Sound Art. Klang als Medium der Kunst

Kunst & Design // Artikel vom 14.03.2012

Klang als Medium der (Bau-)Kunst hat eine lange Tradition.

Schon von diversen Maya- und Inka-Tempeln ist bekannt, dass sie mit Klang als Material spielen: Klatscht man an einer bestimmten Stelle vor einem 1.100 Jahre alten Tempel in die Hände, erklingt die Stimme eines einheimischen Vogels – die Architektur dient gleichsam als gigantischer Lautsprecher.

Auch die moderne Kunst begann mit einem bis dahin unbekannten Ton. 1907 hatte Ferruccio Busoni seine Schrift „Entwurf einer neuen Ästhetik der Tonkunst“ publiziert, der futuristische Maler und Komponist Luigi Russolo ließ 1913 das musikalische Manifest „L’arte dei rumori“ folgen, es war die Kunst der Geräusche, die er in den Großstädten entdeckte.

Heute sieht man die seit den 50ern und 60ern durch die Musique Concrète salonfähig gewordene Ton- und Geräuschkunst als Vorläufer des Sampling.
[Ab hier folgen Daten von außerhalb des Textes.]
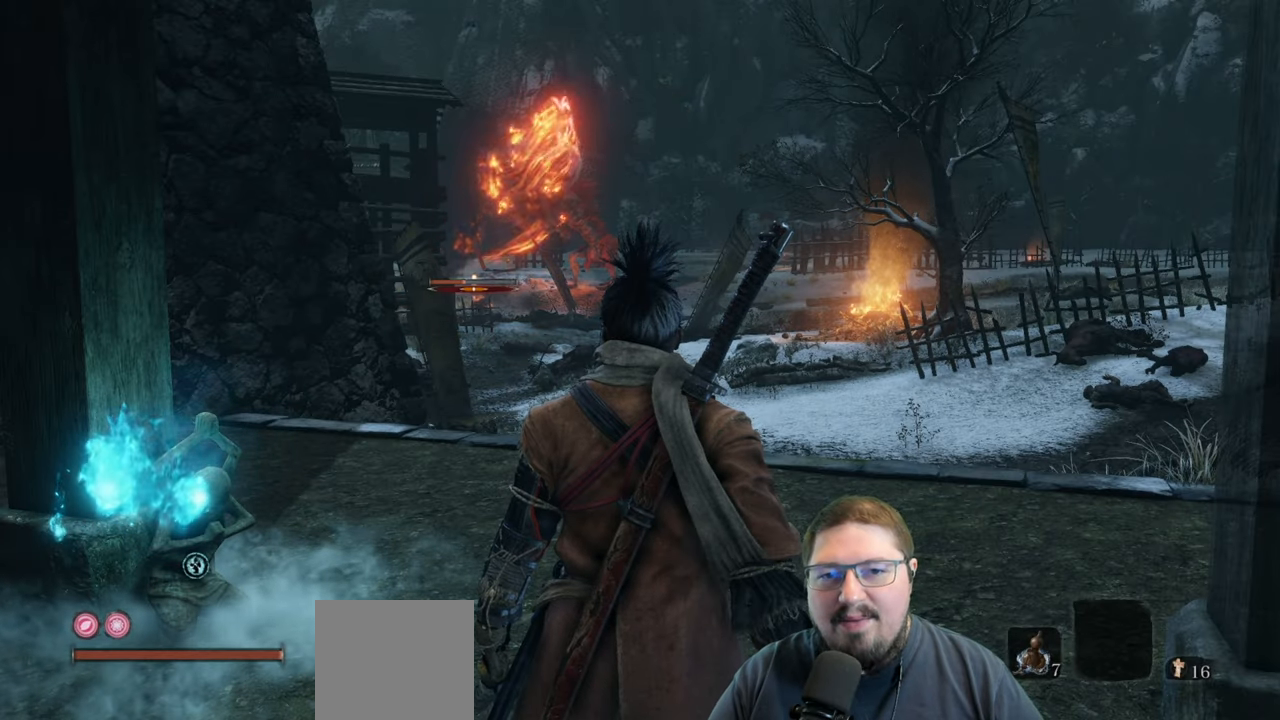
{"buttons": [], "left_stick": "center", "right_stick": "center", "events": []}
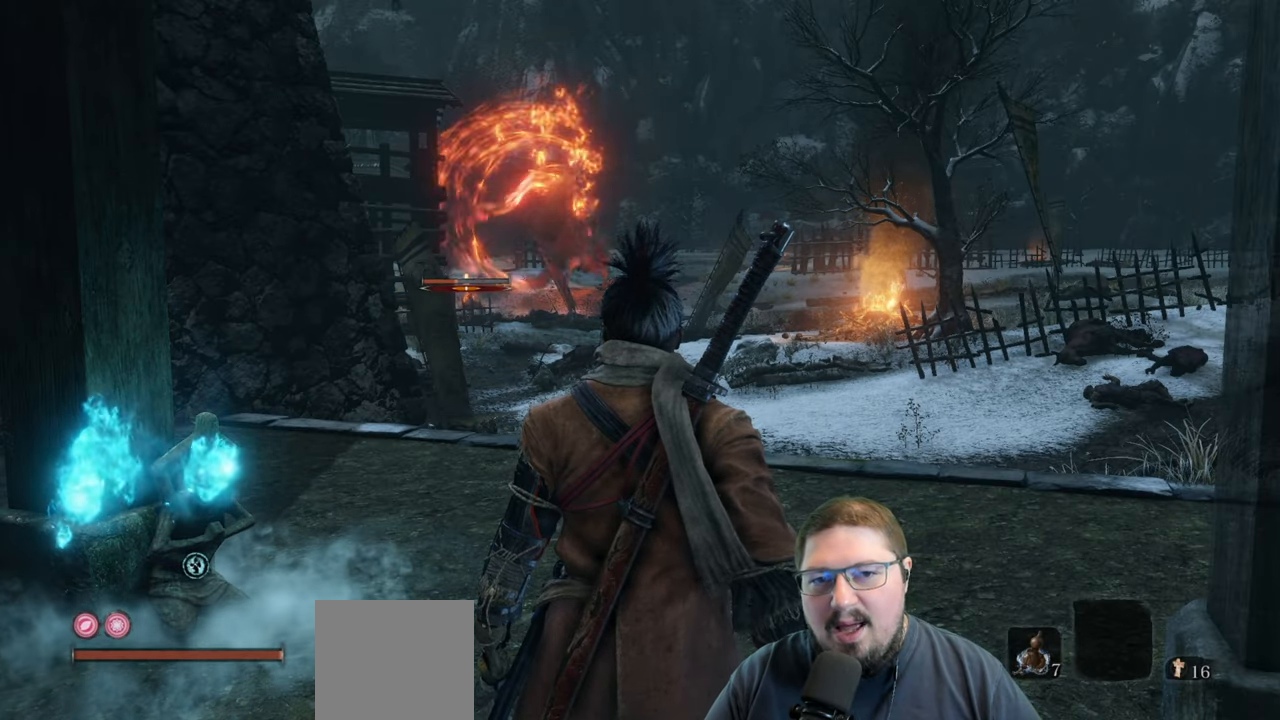
{"buttons": [], "left_stick": "center", "right_stick": "center", "events": []}
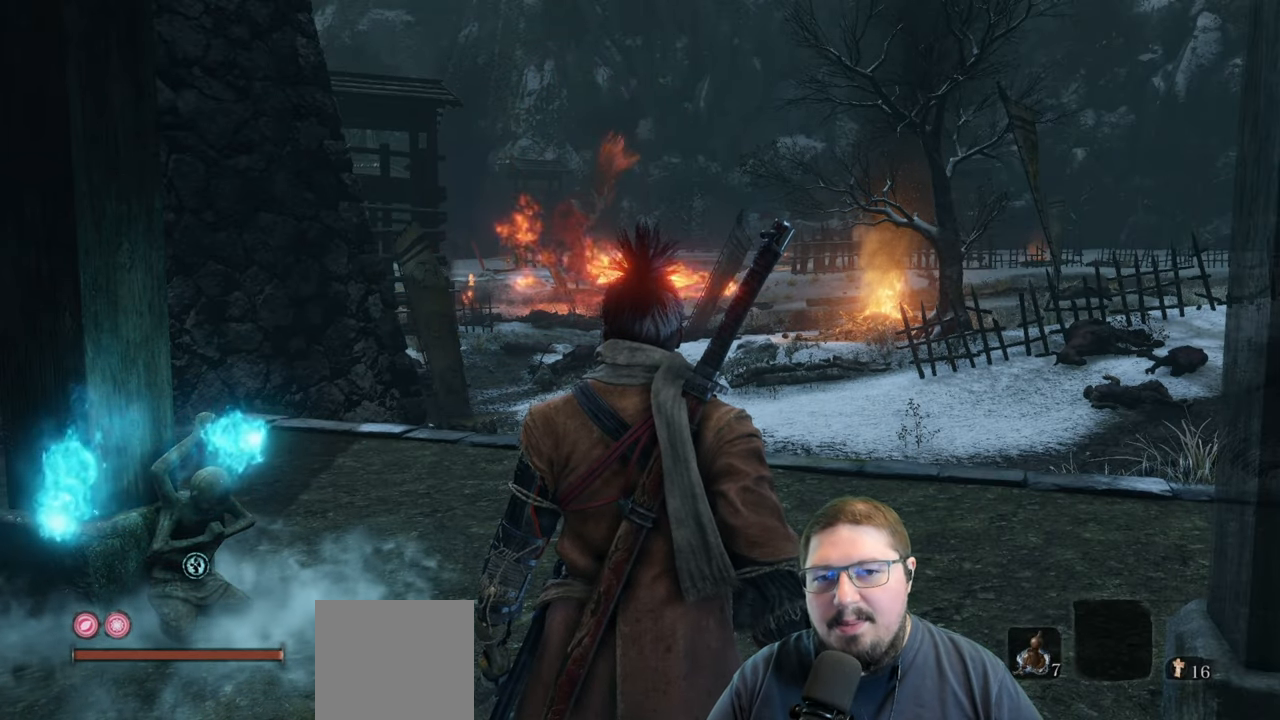
{"buttons": [], "left_stick": "center", "right_stick": "center", "events": []}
Die Happening- und Fluxus-Bewegung von Yoko Ono bis La Monte Young zerdehnte den performativen Aspekt der Musik weiter, der Zufall oder das seit John Cages „Silence“ von 1961 berühmte Schweigen ersetzte Komponisten und Musiker. Vinylkünstler Christian Marclay gewann 50 Jahre später den Goldenen Löwen der Biennale von Venedig. Heute bildet die Klangkunst, die perzeptive Vernetzung von Sehen und Hören, die Artikulation von Stille und Raum, die Skulpturalität des Klangs, eine eigenständige Kunstform.

Die Ausstellung „Sound Art. Klang als Medium der Kunst“ widmet sich enzyklopädisch und sehr zugänglich der Klangkunst des 20. Jahrhunderts. Eine eigene Ausstellungsarchitektur wird die Klangwelt der Werke von 70 lebenden Klangkünstlerinnen und Künstlern – darunter 30 Neuproduktionen – visualisieren, und die Besucher können selbst zu Klangerzeugern werden. Hinzu kommen drei Installationen auf dem Vorplatz des ZKM und fünf im öffentlichen Raum der Stadt. Plus – siehe La Monte Young – ein exqusites Konzertprogramm.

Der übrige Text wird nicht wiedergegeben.